Tunsjø H S, Kalyanasundaram S, Worren M M, Leegaard T M, Moen A E F
Department of Health Sciences, Oslo and Akershus University College, Oslo, Norway.
Department of Microbiology and Infection Control, Akershus University Hospital, Lørenskog, Norway.
Eur J Clin Microbiol Infect Dis. 2017 Jan;36(1):65-74. doi: 10.1007/s10096-016-2771-0. Epub 2016 Sep 9.

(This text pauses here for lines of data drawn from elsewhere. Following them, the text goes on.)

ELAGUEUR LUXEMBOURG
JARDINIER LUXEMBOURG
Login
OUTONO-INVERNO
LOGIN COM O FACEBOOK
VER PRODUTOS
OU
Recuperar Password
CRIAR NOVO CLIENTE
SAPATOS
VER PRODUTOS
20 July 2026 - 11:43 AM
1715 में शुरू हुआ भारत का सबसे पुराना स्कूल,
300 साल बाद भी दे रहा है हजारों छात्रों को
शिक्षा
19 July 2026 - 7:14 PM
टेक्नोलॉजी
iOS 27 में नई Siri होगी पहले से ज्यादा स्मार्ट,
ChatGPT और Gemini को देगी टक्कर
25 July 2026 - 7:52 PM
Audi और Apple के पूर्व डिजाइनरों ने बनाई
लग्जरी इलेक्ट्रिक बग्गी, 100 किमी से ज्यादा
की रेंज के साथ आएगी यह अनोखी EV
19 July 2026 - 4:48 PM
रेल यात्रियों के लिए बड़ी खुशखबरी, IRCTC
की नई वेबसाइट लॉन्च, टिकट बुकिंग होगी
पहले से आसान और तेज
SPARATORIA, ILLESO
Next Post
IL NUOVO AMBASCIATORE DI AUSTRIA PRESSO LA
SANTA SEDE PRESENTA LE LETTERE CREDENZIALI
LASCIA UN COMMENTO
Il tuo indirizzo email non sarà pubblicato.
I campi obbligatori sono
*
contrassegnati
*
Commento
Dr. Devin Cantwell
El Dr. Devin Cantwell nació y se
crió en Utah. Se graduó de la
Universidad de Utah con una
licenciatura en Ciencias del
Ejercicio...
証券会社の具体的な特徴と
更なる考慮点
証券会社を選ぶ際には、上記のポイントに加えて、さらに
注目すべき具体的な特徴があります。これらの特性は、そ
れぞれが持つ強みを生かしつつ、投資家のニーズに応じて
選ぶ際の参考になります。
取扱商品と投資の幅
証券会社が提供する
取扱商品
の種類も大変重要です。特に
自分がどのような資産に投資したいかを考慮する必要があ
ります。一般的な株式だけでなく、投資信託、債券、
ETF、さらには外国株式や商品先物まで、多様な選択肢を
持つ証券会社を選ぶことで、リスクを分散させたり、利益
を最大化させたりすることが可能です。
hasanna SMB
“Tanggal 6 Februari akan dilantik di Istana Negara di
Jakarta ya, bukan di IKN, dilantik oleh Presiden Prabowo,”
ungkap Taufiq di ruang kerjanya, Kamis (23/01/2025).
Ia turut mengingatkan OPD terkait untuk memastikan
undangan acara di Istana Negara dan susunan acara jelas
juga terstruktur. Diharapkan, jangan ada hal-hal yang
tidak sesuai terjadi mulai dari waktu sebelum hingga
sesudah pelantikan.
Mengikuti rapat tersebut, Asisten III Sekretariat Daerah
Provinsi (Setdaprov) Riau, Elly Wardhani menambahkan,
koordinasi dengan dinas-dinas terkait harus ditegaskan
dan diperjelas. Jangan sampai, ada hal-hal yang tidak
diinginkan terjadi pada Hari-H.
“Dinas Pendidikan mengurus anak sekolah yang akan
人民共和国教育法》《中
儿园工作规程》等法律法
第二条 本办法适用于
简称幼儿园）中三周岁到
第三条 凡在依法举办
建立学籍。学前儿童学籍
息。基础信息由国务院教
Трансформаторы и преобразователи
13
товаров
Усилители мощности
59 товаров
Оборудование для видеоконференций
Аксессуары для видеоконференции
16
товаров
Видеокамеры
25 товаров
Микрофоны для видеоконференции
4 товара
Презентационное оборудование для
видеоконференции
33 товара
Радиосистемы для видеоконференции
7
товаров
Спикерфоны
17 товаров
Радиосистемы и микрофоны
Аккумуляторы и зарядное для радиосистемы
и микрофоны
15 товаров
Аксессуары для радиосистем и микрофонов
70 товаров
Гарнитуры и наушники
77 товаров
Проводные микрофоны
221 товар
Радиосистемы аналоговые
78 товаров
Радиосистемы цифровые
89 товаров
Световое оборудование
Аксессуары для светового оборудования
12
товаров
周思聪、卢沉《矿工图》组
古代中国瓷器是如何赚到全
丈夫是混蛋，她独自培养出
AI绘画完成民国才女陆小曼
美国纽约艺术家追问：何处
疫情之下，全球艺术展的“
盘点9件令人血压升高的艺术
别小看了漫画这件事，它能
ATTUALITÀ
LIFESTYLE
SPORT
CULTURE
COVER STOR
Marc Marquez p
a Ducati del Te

Rapid nucleic acid amplification tests for methicillin-resistant Staphylococcus aureus (MRSA) diagnostics commonly target the mec resistance gene, genes specific for S. aureus, and the integration site for the SCCmec resistance cassette, orfX. Due to poor specificity when these target genes are used individually, additional culture is required to verify positive results. The combination of these targets is useful, but the optimal algorithm may depend on the presence of the genetic markers in S. aureus isolates, as well as the prevalence of MRSA in a population. The aim of the present study was to identify a rapid, low-cost, and functional screening algorithm in order to reduce the response time for MRSA diagnostics. An in-house orfX-SCCmec polymerase chain reaction (PCR) assay was established and evaluated. The results were compared with an existing mec/nuc PCR assay and traditional culture. Methicillin-sensitive S. aureus (MSSA) that tested false-positive in the orfX-SCCmec PCR assay were further investigated with full genome sequencing using the Ion PGM™ System to verify results and causality. Based on these data, a two-step screening algorithm with initial mec/nuc PCR followed by orfX-SCCmec PCR on positive samples was suggested and tested on 1443 patient samples. 22.5 % of MSSA isolates tested false-positive with the orfX-SCCmec PCR. Full genome sequencing of these isolates identified genetic variation in the attB region of S. aureus, including empty cassette variants and non-mec SCC. The suggested two-step MRSA screening algorithm allowed us to report MRSA results for 95.6 % of all samples and 99 % of MRSA-negative samples after one day.
用于耐甲氧西林金黄色葡萄球菌(MRSA)诊断的快速核酸扩增试验通常靶向mec耐药基因、金黄色葡萄球菌特异性基因、SCCmec耐药盒的整合位点orfX。由于单独使用这些靶基因时特异性较差,需要额外培养以验证阳性结果。这些靶标的组合是有用的,但最佳算法可能取决于金黄色葡萄球菌分离株中遗传标记的存在情况以及人群中MRSA的流行率。本研究的目的是确定一种快速、低成本且有效的筛查算法,以缩短MRSA诊断的响应时间。建立并评估了一种内部orfX-SCCmec聚合酶链反应(PCR)检测方法。将结果与现有的mec/nuc PCR检测方法和传统培养方法进行比较。对在orfX-SCCmec PCR检测中呈假阳性的甲氧西林敏感金黄色葡萄球菌(MSSA),使用Ion PGM™系统通过全基因组测序进一步研究,以验证结果和因果关系。基于这些数据,提出了一种两步筛查算法,即首先进行mec/nuc PCR,然后对阳性样本进行orfX-SCCmec PCR,并在1443份患者样本上进行了测试。22.5%的MSSA分离株在orfX-SCCmec PCR检测中呈假阳性。对这些分离株的全基因组测序确定了金黄色葡萄球菌attB区域的基因变异,包括空盒变体和非mec SCC。建议的两步MRSA筛查算法使我们能够在一天后报告95.6%的所有样本和99%的MRSA阴性样本的MRSA结果。